Various embodiments of the invention have been described in fulfillment of the various objects of the invention. It should be recognized that these embodiments are merely illustrative of the principles of the present invention. Numerous modifications and adaptations thereof will be readily apparent to those skilled in the art without departing from the spirit and scope of the invention.

Claims

1. A firearm for firing a cartridge having a projectile, the firearm comprising:

a receiver assembly adapted to receive the cartridge;

a bolt assembly including a firing device operable to fire the cartridge;

a barrel adapted to receive the projectile after the cartridge is fired;

a gas assembly including a gas tube; and

the receiver assembly including:

an upper receiver portion defining a longitudinal axis and an indexing slot operable to receive the gas tube and including:

at least one integrated exterior track extending generally parallel to the longitudinal axis;

at least one interior track extending generally parallel to the longitudinal axis;

a lower receiver portion, the upper receiver portion and the lower receiver portion being pivotally connected to one another;

a rear trunion adapted to receive a firearm grip and configured to removably connect to the lower receiver portion; and

an upper receiver cover,

wherein the upper receiver cover is adapted to slidably couple with the at least one integrated exterior track; and

wherein the bolt assembly is adapted to slidably couple with the at least one interior track.

2. The firearm of claim 1, wherein the indexing slot is adapted to receive the gas tube in a limited number of orientations.
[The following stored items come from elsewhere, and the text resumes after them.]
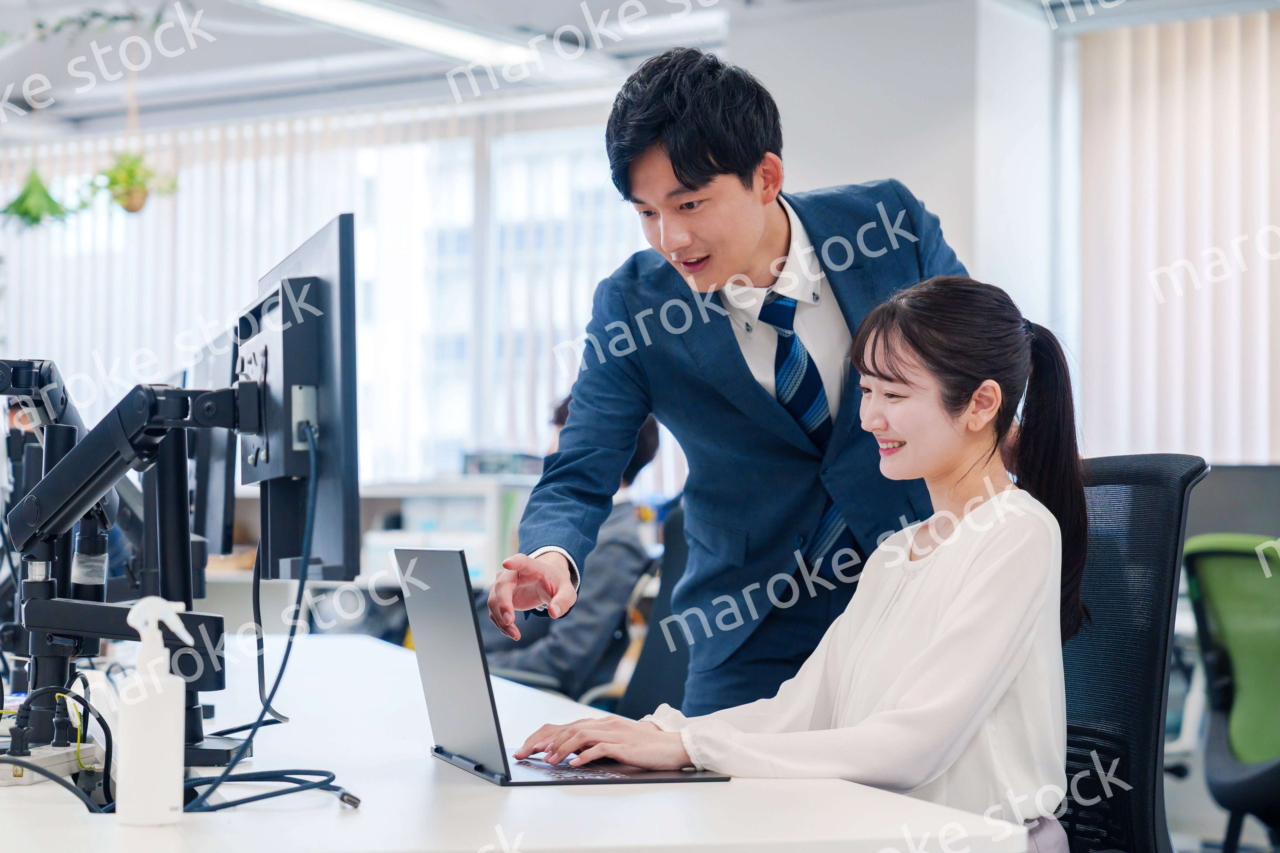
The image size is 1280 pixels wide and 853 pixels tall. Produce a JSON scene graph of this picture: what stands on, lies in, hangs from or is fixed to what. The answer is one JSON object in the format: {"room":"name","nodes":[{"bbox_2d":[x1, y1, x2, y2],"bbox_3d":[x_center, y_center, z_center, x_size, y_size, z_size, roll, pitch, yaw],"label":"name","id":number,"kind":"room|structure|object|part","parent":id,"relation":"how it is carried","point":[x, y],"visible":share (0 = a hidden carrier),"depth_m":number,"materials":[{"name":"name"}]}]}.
{"room":"office","nodes":[
{"label":"office","id":0,"kind":"room"},
{"bbox_2d":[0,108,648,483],"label":"window","id":1,"kind":"structure","parent":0,"point":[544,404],"depth_m":10.65,"materials":[{"name":"white"}]},
{"bbox_2d":[0,0,1279,139],"bbox_3d":[-0.651,-1.682,5.991,9.745,0.170,9.071,-1,-3,34],"label":"ceiling","id":2,"kind":"structure","parent":0,"point":[224,51],"depth_m":9.61,"materials":[{"name":"white paint"}]},
{"bbox_2d":[1,167,76,229],"bbox_3d":[-2.303,-1.007,9.498,0.339,0.542,0.343,-1,-3,34],"label":"hanging plant","id":3,"kind":"object","parent":2,"relation":"hanging from","point":[43,190],"visible":0.94,"depth_m":9.44,"materials":[{"name":"green plant"}]},
{"bbox_2d":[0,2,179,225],"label":"hanging plant","id":4,"kind":"object","parent":2,"relation":"hanging from","point":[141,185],"visible":0.98,"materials":[{"name":"green plant"}]},
{"bbox_2d":[95,150,179,213],"bbox_3d":[-1.911,-1.073,9.395,0.349,0.539,0.353,-1,-3,34],"label":"hanging plant","id":5,"kind":"object","parent":2,"relation":"hanging from","point":[131,172],"visible":0.86,"depth_m":9.34,"materials":[{"name":"green plant"}]},
{"bbox_2d":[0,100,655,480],"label":"vertical blind","id":6,"kind":"object","parent":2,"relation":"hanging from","point":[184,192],"visible":0.43,"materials":[{"name":"white fabric"}]},
{"bbox_2d":[246,0,545,69],"bbox_3d":[-1.177,-1.432,8.144,0.335,0.107,2.642,-1,-3,34],"label":"ceiling light","id":7,"kind":"object","parent":2,"relation":"attached to","point":[314,3],"visible":0.98,"depth_m":8.68,"materials":[{"name":"white"}]},
{"bbox_2d":[1072,7,1279,461],"bbox_3d":[2.835,-0.223,7.740,3.033,2.402,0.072,-1,-3,34],"label":"vertical blind","id":8,"kind":"object","parent":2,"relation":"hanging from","point":[1231,31],"visible":0.71,"depth_m":8.40,"materials":[{"name":"fabric"}]},
{"bbox_2d":[730,0,1064,339],"bbox_3d":[0.881,-0.286,8.711,1.027,2.584,0.696,-1,-3,34],"label":"wall","id":9,"kind":"structure","parent":0,"point":[810,153],"depth_m":8.43,"materials":[{"name":"white paint"}]},
{"bbox_2d":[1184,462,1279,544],"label":"partition","id":10,"kind":"object","parent":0,"point":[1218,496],"visible":0.54,"depth_m":7.02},
{"label":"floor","id":11,"kind":"structure","parent":0,"visible":0},
{"bbox_2d":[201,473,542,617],"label":"shelf unit","id":12,"kind":"object","parent":11,"relation":"on","point":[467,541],"visible":0.18,"depth_m":9.30,"materials":[{"name":"white"}]},
{"bbox_2d":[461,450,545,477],"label":"box","id":13,"kind":"object","parent":12,"relation":"on","point":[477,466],"visible":0.64,"depth_m":9.47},
{"bbox_2d":[0,631,1030,852],"bbox_3d":[-0.581,0.756,3.427,1.141,0.715,3.106,1,-2,-16],"label":"desk","id":14,"kind":"object","parent":11,"relation":"on","point":[732,787],"visible":0.74,"depth_m":2.40,"materials":[{"name":"white laminate"}]},
{"bbox_2d":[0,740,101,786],"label":"power strip","id":15,"kind":"object","parent":14,"relation":"on","point":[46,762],"visible":0.81,"depth_m":2.64,"materials":[{"name":"white plastic"}]},
{"bbox_2d":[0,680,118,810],"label":"cable bundle","id":16,"kind":"object","parent":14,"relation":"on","point":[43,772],"visible":0.9,"depth_m":2.61,"materials":[{"name":"black plastic"}]},
{"bbox_2d":[0,355,259,767],"bbox_3d":[-0.628,0.163,3.028,0.425,0.490,0.482,1,-2,-5],"label":"monitor arm","id":17,"kind":"object","parent":14,"relation":"on","point":[61,508],"visible":0.88,"depth_m":2.99},
{"bbox_2d":[187,324,241,561],"bbox_3d":[-0.782,0.059,4.446,0.180,0.444,0.601,1,-2,-14],"label":"monitor","id":18,"kind":"object","parent":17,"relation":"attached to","point":[216,481],"visible":0.6,"depth_m":4.26,"materials":[{"name":"black plastic"}]},
{"bbox_2d":[238,210,361,589],"bbox_3d":[-0.460,-0.012,3.197,0.178,0.464,0.617,1,-2,-16],"label":"monitor","id":19,"kind":"object","parent":17,"relation":"attached to","point":[329,553],"visible":0.85,"depth_m":3.00,"materials":[{"name":"black plastic"}]},
{"bbox_2d":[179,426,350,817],"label":"cable","id":20,"kind":"object","parent":19,"relation":"hanging from","point":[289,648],"visible":0.92,"depth_m":2.89,"materials":[{"name":"plastic"}]},
{"bbox_2d":[117,597,190,826],"bbox_3d":[-0.437,0.256,2.228,0.062,0.201,0.059,0,-2,6],"label":"spray bottle","id":21,"kind":"object","parent":14,"relation":"on","point":[156,702],"visible":1,"depth_m":2.20,"materials":[{"name":"white plastic"}]},
{"bbox_2d":[396,544,728,785],"bbox_3d":[-0.097,0.258,2.748,0.261,0.238,0.347,1,-2,-17],"label":"laptop","id":22,"kind":"object","parent":14,"relation":"on","point":[477,683],"visible":0.96,"depth_m":2.70,"materials":[{"name":"black metal"}]},
{"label":"laptop screen","id":23,"kind":"part","parent":22,"relation":"part of","materials":[{"name":"grey metal"}]},
{"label":"keyboard","id":24,"kind":"part","parent":22,"relation":"part of","materials":[{"name":"plastic"}]},
{"bbox_2d":[617,504,692,720],"bbox_3d":[-0.162,0.687,5.554,0.674,0.987,0.695,-1,-3,34],"label":"office chair","id":25,"kind":"object","parent":11,"relation":"on","point":[652,683],"visible":0.27,"depth_m":5.62,"materials":[{"name":"black"}]},
{"bbox_2d":[478,394,666,697],"bbox_3d":[-0.235,0.380,6.136,0.646,0.958,0.661,0,-2,20],"label":"person","id":26,"kind":"object","parent":25,"relation":"on","point":[654,441],"visible":0.3,"depth_m":5.90},
{"bbox_2d":[477,48,970,717],"bbox_3d":[0.164,0.231,3.694,0.567,1.502,0.697,-1,-3,34],"label":"man","id":27,"kind":"object","parent":11,"relation":"on","point":[669,153],"visible":0.78,"depth_m":3.52},
{"bbox_2d":[1057,454,1209,852],"bbox_3d":[0.416,0.537,3.298,0.678,0.998,0.693,-1,-3,34],"label":"office chair","id":28,"kind":"object","parent":11,"relation":"on","point":[1125,459],"visible":0.55,"depth_m":3.28,"materials":[{"name":"black fabric"}]},
{"bbox_2d":[518,272,1090,848],"bbox_3d":[0.239,0.264,3.092,0.684,0.890,0.658,2,-3,-34],"label":"woman","id":29,"kind":"object","parent":28,"relation":"on","point":[908,670],"visible":0.77,"depth_m":2.98},
{"bbox_2d":[1181,532,1279,852],"bbox_3d":[1.426,0.698,5.084,0.673,0.956,0.694,-1,-3,34],"label":"office chair","id":30,"kind":"object","parent":11,"relation":"on","point":[1196,561],"visible":0.96,"depth_m":5.06,"materials":[{"name":"green fabric"}]}
]}

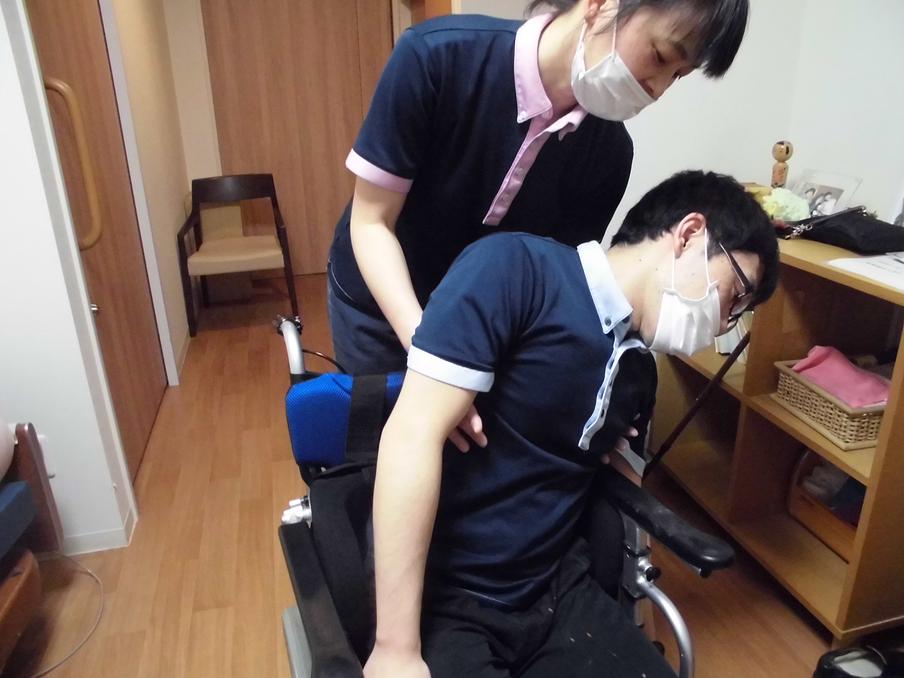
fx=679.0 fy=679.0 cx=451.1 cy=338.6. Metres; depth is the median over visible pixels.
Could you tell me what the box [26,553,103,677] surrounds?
cable
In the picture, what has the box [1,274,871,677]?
floor
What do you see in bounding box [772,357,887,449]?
wicker basket
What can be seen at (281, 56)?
wooden door
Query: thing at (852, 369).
pink cloth
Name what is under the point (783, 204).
flowers
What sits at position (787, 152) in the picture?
wooden figurine
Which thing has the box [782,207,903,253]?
black bag
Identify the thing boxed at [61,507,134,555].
baseboard
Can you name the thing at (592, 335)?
man
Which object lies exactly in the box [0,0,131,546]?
left wall
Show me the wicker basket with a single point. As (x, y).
(854, 433)
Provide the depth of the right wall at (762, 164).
2.28 m
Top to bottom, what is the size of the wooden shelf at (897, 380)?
0.907 m
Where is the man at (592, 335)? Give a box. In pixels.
[359,175,777,677]
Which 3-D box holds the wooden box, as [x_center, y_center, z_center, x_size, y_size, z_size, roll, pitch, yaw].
[1.150,0.443,1.868,0.252,0.227,0.375,-6,22,-13]
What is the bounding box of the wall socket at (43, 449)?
[36,434,54,475]
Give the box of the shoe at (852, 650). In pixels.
[814,646,903,677]
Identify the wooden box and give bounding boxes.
[788,450,865,559]
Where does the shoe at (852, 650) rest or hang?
on the floor
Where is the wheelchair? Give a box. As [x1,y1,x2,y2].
[272,312,725,677]
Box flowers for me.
[757,186,810,222]
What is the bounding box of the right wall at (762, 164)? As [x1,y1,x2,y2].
[612,0,903,245]
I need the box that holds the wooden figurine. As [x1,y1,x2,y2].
[770,140,792,188]
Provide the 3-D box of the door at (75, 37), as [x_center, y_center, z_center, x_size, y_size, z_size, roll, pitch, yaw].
[-1.216,-0.520,2.310,0.110,2.074,0.947,-6,22,-13]
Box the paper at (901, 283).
[827,251,903,291]
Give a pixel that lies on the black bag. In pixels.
(878, 228)
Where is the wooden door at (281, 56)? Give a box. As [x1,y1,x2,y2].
[198,0,395,277]
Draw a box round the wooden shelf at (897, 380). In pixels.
[648,219,903,642]
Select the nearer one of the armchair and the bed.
the bed
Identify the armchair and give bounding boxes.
[176,174,298,336]
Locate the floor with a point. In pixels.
(203, 616)
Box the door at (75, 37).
[28,1,166,481]
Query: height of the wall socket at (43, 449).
0.124 m
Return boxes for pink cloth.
[790,345,892,409]
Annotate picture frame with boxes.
[791,168,860,218]
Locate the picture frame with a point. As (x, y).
(835, 190)
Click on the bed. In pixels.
(47, 523)
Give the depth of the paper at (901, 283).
1.55 m
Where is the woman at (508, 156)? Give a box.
[324,1,752,390]
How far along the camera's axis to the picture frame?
2.00 m
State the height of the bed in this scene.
0.882 m
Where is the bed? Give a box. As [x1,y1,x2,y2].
[0,421,63,675]
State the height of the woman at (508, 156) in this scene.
1.575 m
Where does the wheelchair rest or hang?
on the floor

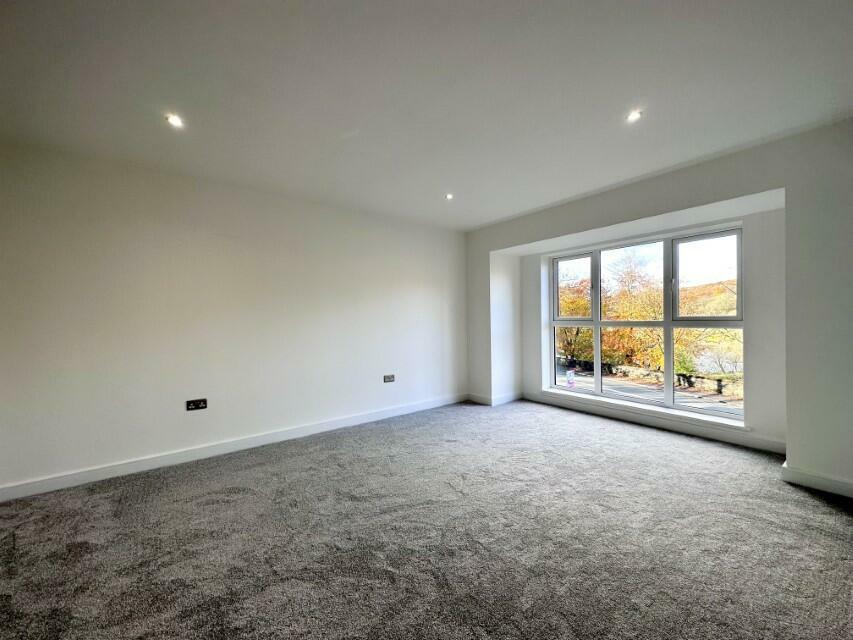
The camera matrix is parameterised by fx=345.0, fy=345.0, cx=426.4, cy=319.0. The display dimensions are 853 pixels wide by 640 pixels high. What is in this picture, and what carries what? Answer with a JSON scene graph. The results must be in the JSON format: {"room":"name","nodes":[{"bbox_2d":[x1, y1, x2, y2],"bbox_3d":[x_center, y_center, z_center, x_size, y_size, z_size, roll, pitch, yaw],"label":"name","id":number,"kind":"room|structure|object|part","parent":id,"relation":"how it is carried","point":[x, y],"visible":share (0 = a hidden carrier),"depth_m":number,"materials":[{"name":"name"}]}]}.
{"room":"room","nodes":[
{"label":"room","id":0,"kind":"room"},
{"bbox_2d":[0,140,468,494],"bbox_3d":[-1.468,-0.028,3.600,5.571,2.488,0.205,-1,0,-39],"label":"left wall","id":1,"kind":"structure","parent":0,"point":[150,441],"depth_m":3.00,"materials":[{"name":"white paint"}]},
{"bbox_2d":[186,398,207,410],"bbox_3d":[-1.991,0.734,2.987,0.137,0.089,0.017,-1,0,-39],"label":"wall socket","id":2,"kind":"object","parent":1,"relation":"attached to","point":[202,402],"visible":0.99,"depth_m":2.99,"materials":[{"name":"black plastic"}]},
{"bbox_2d":[0,392,467,501],"bbox_3d":[-1.441,1.172,3.500,4.885,0.104,0.017,-1,0,-39],"label":"baseboard","id":3,"kind":"structure","parent":1,"relation":"attached to","point":[67,484],"depth_m":3.01,"materials":[{"name":"white paint"}]},
{"bbox_2d":[383,374,394,382],"bbox_3d":[-0.453,0.714,4.192,0.136,0.087,0.016,-1,0,-39],"label":"wall socket","id":4,"kind":"object","parent":1,"relation":"attached to","point":[389,377],"visible":0.99,"depth_m":4.19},
{"bbox_2d":[0,398,852,639],"bbox_3d":[0.221,1.270,1.593,6.217,0.118,5.531,-1,0,-39],"label":"carpet floor","id":5,"kind":"structure","parent":0,"point":[818,508],"depth_m":1.89,"materials":[{"name":"grey carpet"}]},
{"bbox_2d":[0,0,852,229],"bbox_3d":[0.223,-1.342,1.708,5.575,0.154,5.120,-1,0,-39],"label":"ceiling","id":6,"kind":"structure","parent":0,"point":[483,219],"depth_m":1.91,"materials":[{"name":"white paint"}]},
{"bbox_2d":[165,113,183,127],"bbox_3d":[-1.606,-1.266,2.198,0.100,0.012,0.099,-1,0,-39],"label":"ceiling light","id":7,"kind":"object","parent":6,"relation":"in","point":[173,121],"visible":0.98,"depth_m":2.20,"materials":[{"name":"white"}]},
{"bbox_2d":[445,192,453,199],"bbox_3d":[0.232,-1.276,3.574,0.102,0.045,0.103,-1,0,-39],"label":"ceiling light","id":8,"kind":"object","parent":6,"relation":"in","point":[449,196],"visible":0.96,"depth_m":3.57,"materials":[{"name":"white"}]},
{"bbox_2d":[626,110,642,122],"bbox_3d":[1.327,-1.303,2.210,0.095,0.010,0.095,-1,0,-39],"label":"ceiling light","id":9,"kind":"object","parent":6,"relation":"in","point":[634,115],"visible":0.98,"depth_m":2.21,"materials":[{"name":"white"}]},
{"bbox_2d":[462,118,852,497],"bbox_3d":[2.186,-0.071,3.283,0.474,2.533,5.007,-1,0,-39],"label":"window wall","id":10,"kind":"structure","parent":0,"point":[696,201],"depth_m":2.51,"materials":[{"name":"paint"}]},
{"bbox_2d":[467,391,522,405],"bbox_3d":[1.013,1.134,5.108,0.718,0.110,0.633,-1,0,-39],"label":"baseboard","id":11,"kind":"structure","parent":10,"relation":"attached to","point":[507,400],"depth_m":4.90,"materials":[{"name":"white paint"}]},
{"bbox_2d":[535,387,748,431],"bbox_3d":[2.321,1.005,4.056,0.153,0.066,2.300,-1,0,-39],"label":"window sill","id":12,"kind":"structure","parent":10,"relation":"attached to","point":[656,409],"depth_m":3.77,"materials":[{"name":"white paint"}]},
{"bbox_2d":[545,226,744,422],"bbox_3d":[2.407,0.043,4.138,0.137,1.939,2.185,-1,0,-39],"label":"window","id":13,"kind":"structure","parent":10,"relation":"in","point":[670,327],"depth_m":3.92,"materials":[{"name":"glass"}]},
{"bbox_3d":[2.011,-0.411,4.751,0.089,0.879,0.538,-1,0,-39],"label":"pane","id":14,"kind":"part","parent":13,"relation":"part of","materials":[{"name":"glass"}]},
{"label":"pane","id":15,"kind":"part","parent":13,"relation":"part of","materials":[{"name":"glass"}]},
{"bbox_3d":[2.522,-0.352,4.370,0.266,1.023,0.680,-1,0,-39],"label":"pane","id":16,"kind":"part","parent":13,"relation":"part of","materials":[{"name":"glass"}]},
{"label":"pane","id":17,"kind":"part","parent":13,"relation":"part of","materials":[{"name":"clear glass"}]},
{"bbox_3d":[2.922,-0.401,3.607,0.069,0.888,0.553,-1,0,-39],"label":"pane","id":18,"kind":"part","parent":13,"relation":"part of","materials":[{"name":"glass"}]},
{"bbox_2d":[522,391,785,454],"bbox_3d":[2.311,1.119,3.972,0.017,0.116,2.716,-1,0,-39],"label":"baseboard","id":19,"kind":"structure","parent":10,"relation":"attached to","point":[707,434],"depth_m":3.62,"materials":[{"name":"white paint"}]},
{"bbox_2d":[780,462,852,497],"bbox_3d":[3.026,1.109,1.964,0.021,0.106,1.457,-1,0,-39],"label":"baseboard","id":20,"kind":"structure","parent":10,"relation":"attached to","point":[813,479],"depth_m":2.37,"materials":[{"name":"white paint"}]},
{"label":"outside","id":21,"kind":"structure","parent":0,"visible":0},
{"bbox_2d":[556,366,742,416],"label":"road","id":22,"kind":"structure","parent":21,"point":[645,388],"materials":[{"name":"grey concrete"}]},
{"label":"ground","id":23,"kind":"structure","parent":21,"visible":0},
{"bbox_2d":[565,368,575,387],"bbox_3d":[3.202,1.379,7.688,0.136,0.445,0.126,-1,0,-24],"label":"sign","id":24,"kind":"object","parent":23,"relation":"on","point":[569,379],"visible":0.91,"depth_m":7.67,"materials":[{"name":"white"}]},
{"bbox_2d":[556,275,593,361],"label":"tree","id":25,"kind":"object","parent":23,"relation":"on","point":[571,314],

3. The firearm of claim 2, wherein the gas tube is configured such that rotating the gas tube within the indexing slot operates to axially lock the gas tube to the upper receiver portion.

4. The firearm of claim 1, further comprising:

the upper receiver further defining castling notches; and

the lower receiver defining castling projections adapted to engage the castling notches.

5. The firearm of claim 1, further comprising a takedown latch operable to lock the upper receiver, the lower receiver, and the rear trunion into a closed position.

6. The firearm of claim 5, further comprising:

the upper receiver further defining a takedown slot adapted to engage the takedown latch.

7. The firearm of claim 1, wherein the rear trunion is adapted to receive a stock.

8. An apparatus for use in a firearm, the firearm being operable for firing a cartridge having a projectile and having a firing device operable to fire the cartridge and a barrel adapted to receive the projectile after the cartridge is fired, the apparatus comprising:

a gas assembly including a gas tube; and

a receiver assembly adapted to receive the cartridge and including:

an upper receiver portion defining a longitudinal axis and an indexing slot operable to receive the gas tube and including:

at least one integrated exterior track extending generally parallel to the longitudinal axis;

at least one interior track extending generally parallel to the longitudinal axis;

a lower receiver portion, the upper receiver portion and the lower receiver portion being pivotally connected to one another;

a rear trunion adapted to receive a firearm grip and configured to removably connect to the lower receiver portion; and

an upper receiver cover,

wherein the upper receiver cover is adapted to slidably couple with the at, least one integrated exterior track.

9. The apparatus as defined in claim 8, further comprising:

a bolt assembly connected to the firing device; and

wherein the bolt assembly is adapted to slidably couple with the at least one interior track of the upper receiver portion.